• _Exercise details_
From the data below, set down exactly the lines between the one holding "Leave a Reply" and the one holding "time I comment.", inclusive, and no others.

Saved data entries
======
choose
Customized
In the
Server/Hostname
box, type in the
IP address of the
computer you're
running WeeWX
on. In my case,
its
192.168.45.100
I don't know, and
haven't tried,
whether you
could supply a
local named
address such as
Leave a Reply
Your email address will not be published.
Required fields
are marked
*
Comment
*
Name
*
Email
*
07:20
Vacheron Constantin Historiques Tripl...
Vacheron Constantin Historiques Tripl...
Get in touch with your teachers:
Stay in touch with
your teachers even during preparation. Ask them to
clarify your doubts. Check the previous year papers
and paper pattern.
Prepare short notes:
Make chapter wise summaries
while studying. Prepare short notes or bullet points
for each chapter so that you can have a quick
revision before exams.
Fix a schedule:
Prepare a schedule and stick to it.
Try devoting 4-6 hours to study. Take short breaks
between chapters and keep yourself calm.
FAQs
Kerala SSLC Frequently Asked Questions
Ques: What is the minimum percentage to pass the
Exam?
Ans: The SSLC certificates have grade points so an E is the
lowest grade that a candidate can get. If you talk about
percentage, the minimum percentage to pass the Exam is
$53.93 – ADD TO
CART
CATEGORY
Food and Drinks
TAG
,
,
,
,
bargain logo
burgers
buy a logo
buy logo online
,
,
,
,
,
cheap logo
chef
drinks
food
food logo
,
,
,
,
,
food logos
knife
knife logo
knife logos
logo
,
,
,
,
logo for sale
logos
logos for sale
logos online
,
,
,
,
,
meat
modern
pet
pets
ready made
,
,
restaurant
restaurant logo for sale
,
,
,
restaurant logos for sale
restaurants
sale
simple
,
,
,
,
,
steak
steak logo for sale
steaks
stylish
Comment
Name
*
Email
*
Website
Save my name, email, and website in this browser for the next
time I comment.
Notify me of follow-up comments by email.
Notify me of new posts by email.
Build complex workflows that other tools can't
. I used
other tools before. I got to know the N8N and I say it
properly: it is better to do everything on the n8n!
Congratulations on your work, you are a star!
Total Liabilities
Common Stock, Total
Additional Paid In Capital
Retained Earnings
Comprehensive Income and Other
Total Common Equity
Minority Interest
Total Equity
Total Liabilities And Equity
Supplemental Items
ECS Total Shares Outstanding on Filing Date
======
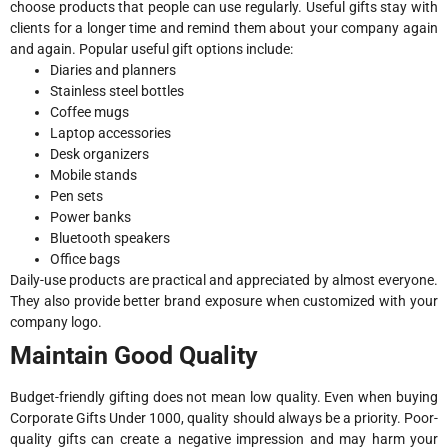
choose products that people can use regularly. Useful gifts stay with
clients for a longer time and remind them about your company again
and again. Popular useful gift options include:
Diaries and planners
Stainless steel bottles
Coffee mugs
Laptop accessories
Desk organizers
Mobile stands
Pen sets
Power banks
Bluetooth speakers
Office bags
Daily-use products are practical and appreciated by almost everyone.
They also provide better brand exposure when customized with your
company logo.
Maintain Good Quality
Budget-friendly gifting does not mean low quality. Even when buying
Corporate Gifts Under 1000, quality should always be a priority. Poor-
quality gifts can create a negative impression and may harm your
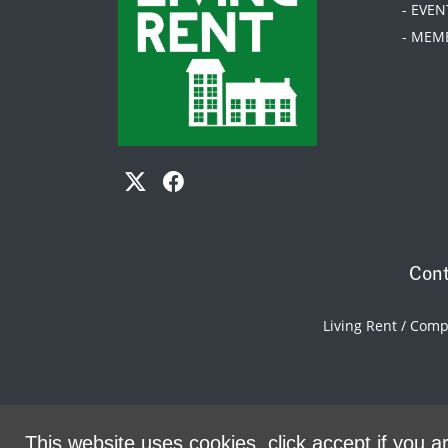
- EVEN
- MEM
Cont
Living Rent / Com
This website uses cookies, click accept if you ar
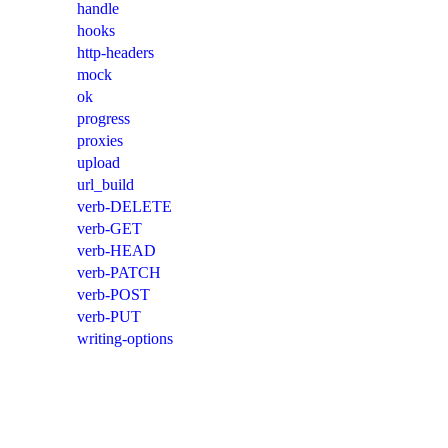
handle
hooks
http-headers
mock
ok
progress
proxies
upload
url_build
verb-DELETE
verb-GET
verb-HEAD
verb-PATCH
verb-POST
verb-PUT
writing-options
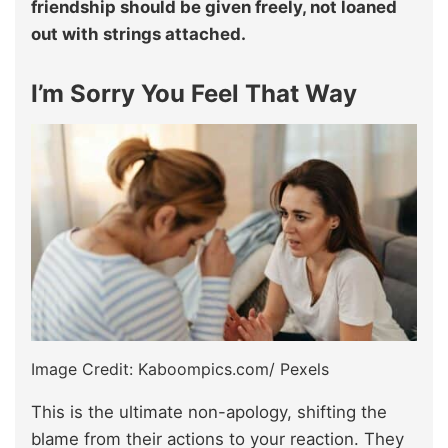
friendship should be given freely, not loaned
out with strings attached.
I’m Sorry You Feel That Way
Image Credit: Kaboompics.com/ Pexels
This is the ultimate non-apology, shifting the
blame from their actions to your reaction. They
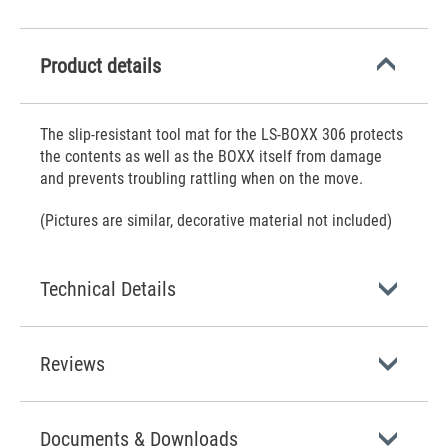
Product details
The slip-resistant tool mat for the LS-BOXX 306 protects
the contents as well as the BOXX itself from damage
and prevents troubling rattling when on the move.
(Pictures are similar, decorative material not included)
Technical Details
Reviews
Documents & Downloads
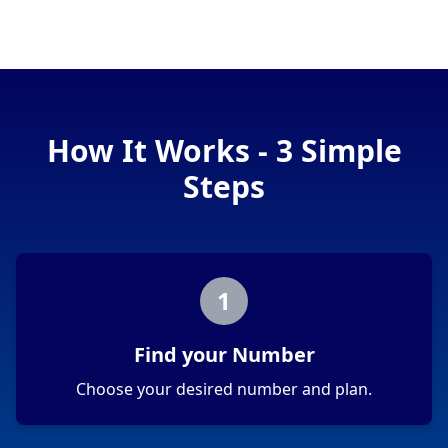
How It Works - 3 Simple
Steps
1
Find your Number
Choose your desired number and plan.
======
• _Result_
Leave a Reply
Your email address will not be published.
Required fields
are marked
*
Comment
*
Name
*
Email
*
07:20
Vacheron Constantin Historiques Tripl...
Vacheron Constantin Historiques Tripl...
Get in touch with your teachers:
Stay in touch with
your teachers even during preparation. Ask them to
clarify your doubts. Check the previous year papers
and paper pattern.
Prepare short notes:
Make chapter wise summaries
while studying. Prepare short notes or bullet points
for each chapter so that you can have a quick
revision before exams.
Fix a schedule:
Prepare a schedule and stick to it.
Try devoting 4-6 hours to study. Take short breaks
between chapters and keep yourself calm.
FAQs
Kerala SSLC Frequently Asked Questions
Ques: What is the minimum percentage to pass the
Exam?
Ans: The SSLC certificates have grade points so an E is the
lowest grade that a candidate can get. If you talk about
percentage, the minimum percentage to pass the Exam is
$53.93 – ADD TO
CART
CATEGORY
Food and Drinks
TAG
,
,
,
,
bargain logo
burgers
buy a logo
buy logo online
,
,
,
,
,
cheap logo
chef
drinks
food
food logo
,
,
,
,
,
food logos
knife
knife logo
knife logos
logo
,
,
,
,
logo for sale
logos
logos for sale
logos online
,
,
,
,
,
meat
modern
pet
pets
ready made
,
,
restaurant
restaurant logo for sale
,
,
,
restaurant logos for sale
restaurants
sale
simple
,
,
,
,
,
steak
steak logo for sale
steaks
stylish
Comment
Name
*
Email
*
Website
Save my name, email, and website in this browser for the next
time I comment.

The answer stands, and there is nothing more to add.